You might want to add some more copying code here, like some node flags. Not sure, I'm guessing here, I don't have the code working now
Jan 23, 2009 at 3:24 PM
I needed the symbol to be found by the scanner so I modified the ReadToken method as follows in bold:

//If we have normal token then return it
if (result != null && !result.IsError()) {   
  //restore position to point after the result token   
  _source.Position = _source.TokenStart.Position + result.Length;   
  result.SetTerm(SymbolTerminal.GetSymbol(result.Text));   
  return result;
}

Do you see any issues with this?  Could this be added to the configured version?
Coordinator
Jan 23, 2009 at 5:22 PM
Edited Jan 23, 2009 at 5:24 PM
That would be completely wrong thing to do. Look - you are making ALL tokens to be symbols, even Identifiers and numbers, and string literals! The trouble is that GetSymbol either returns existing symbol, or creates new one if it doesn't exist.

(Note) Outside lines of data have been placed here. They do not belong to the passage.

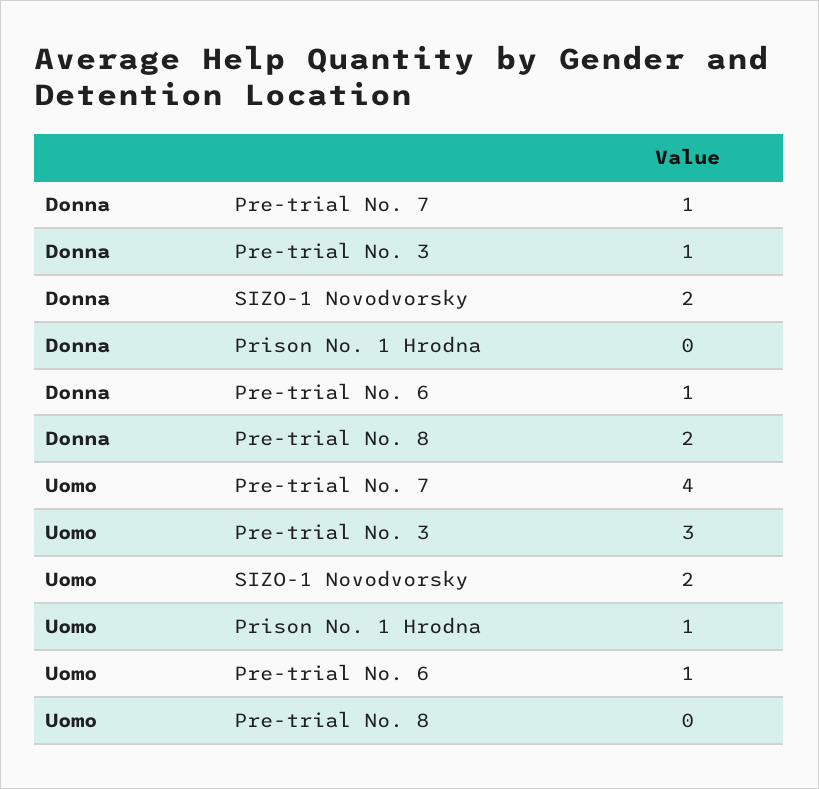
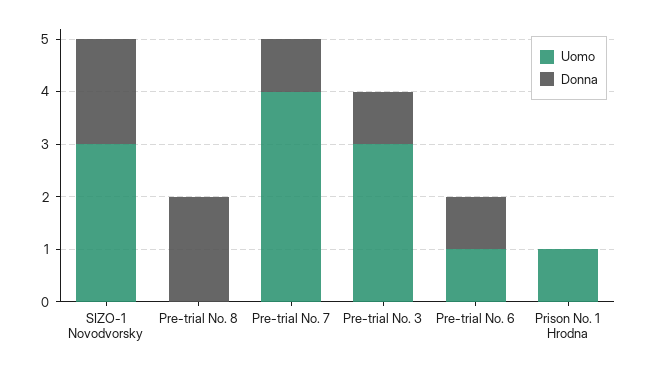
  {
    "Donna": {
      "Pre-trial No. 7": 1,
      "Pre-trial No. 3": 1,
      "SIZO-1 Novodvorsky": 2,
      "Prison No. 1 Hrodna": 0,
      "Pre-trial No. 6": 1,
      "Pre-trial No. 8": 2
    },
    "Uomo": {
      "Pre-trial No. 7": 4,
      "Pre-trial No. 3": 3,
-     "SIZO-1 Novodvorsky": 2,
+     "SIZO-1 Novodvorsky": 3,
      "Prison No. 1 Hrodna": 1,
      "Pre-trial No. 6": 1,
      "Pre-trial No. 8": 0
    }
  }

I understand that there's a lot of confusion already with this issue, it's my fault no doubt, and I will try to improve things in the future. Here's a quick summary of things how they should be. 
A language may have a list of Keywords that are used as special tokens inside the language: begin, end, void, for etc. These keywords are usually highlighted in smart editors. In some cases some of these kewords may be RESERVED - meaning that they cannot be used as variable names (identifiers). Other, non-reserved symbols CAN be used as identifiers. So scanner can reliably recognize only reserved words, and change token's term to symbol from identifier. But non-reserved words can be recognized as keyword/identifier only by Parser using the surrounding context.
In Irony currently we have only Keywords which is kinda both, and this is the source of troubles. I'm still thinking about how to fix it properly, most likely to introduce two collections for keywords and reserved words, and to fix reserved ones in scanner.
That's what you can do for now. In the code you suggest, you should probably match token text against reserved words, and change token's term to symbol only if it reserved word.
Jan 23, 2009 at 6:38 PM
I think I understand.  I added a reserved stringset along side of the keywords stringset in the grammar class.  So my change in the scanner now looks this way.

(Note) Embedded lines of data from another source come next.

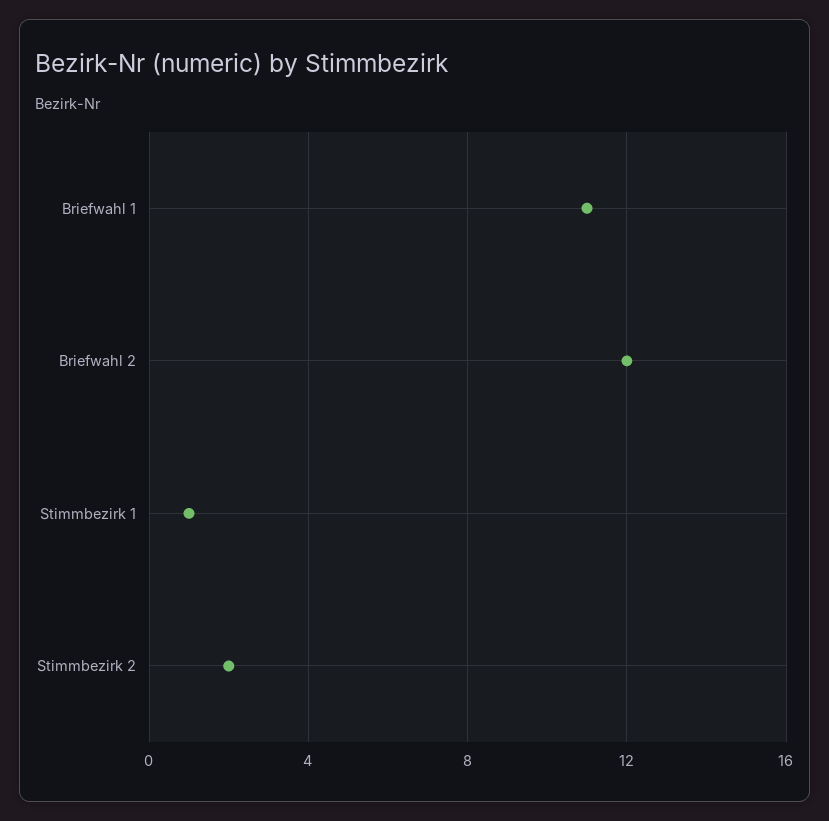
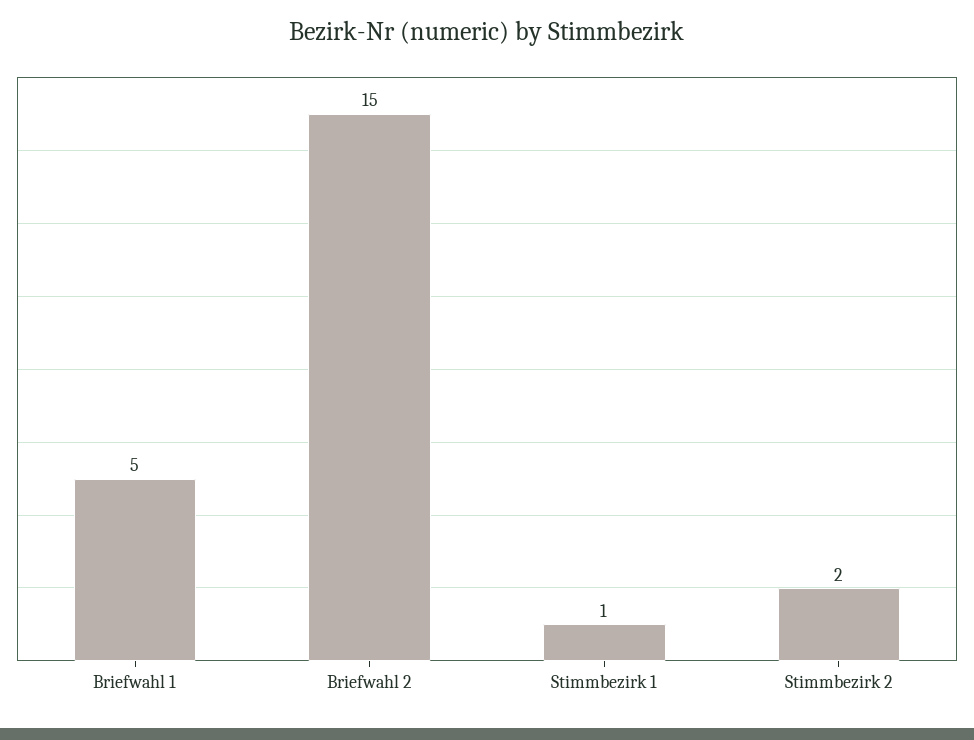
  {
-   "Briefwahl 1": 11,
+   "Briefwahl 1": 5,
-   "Briefwahl 2": 12,
+   "Briefwahl 2": 15,
    "Stimmbezirk 1": 1,
    "Stimmbezirk 2": 2
  }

//If we have normal token then return it
if (result != null && !result.IsError()) {   
  //restore position to point after the result token   
  _source.Position = _source.TokenStart.Position + result.Length;    
  if(Data.Grammar.Reserved.Contains(result.Text))
  {
    result.SetTerm(SymbolTerminal.GetSymbol(result.Text));    
  }
  return result;
}
Feb 10, 2009 at 7:46 PM
I have posted an article on Code Project titled Writing your first Visual Studio Language Service.  It covers the basics of what I have been able to accomplish in integrating Irony and Visual Studio.  I will try and do a part 2 that will cover advanced intellisense(user defined types, referenced libraries, etc.) and traversing the AST.
Coordinator
Feb 11, 2009 at 5:53 PM
This is great news! Thank you for sharing this!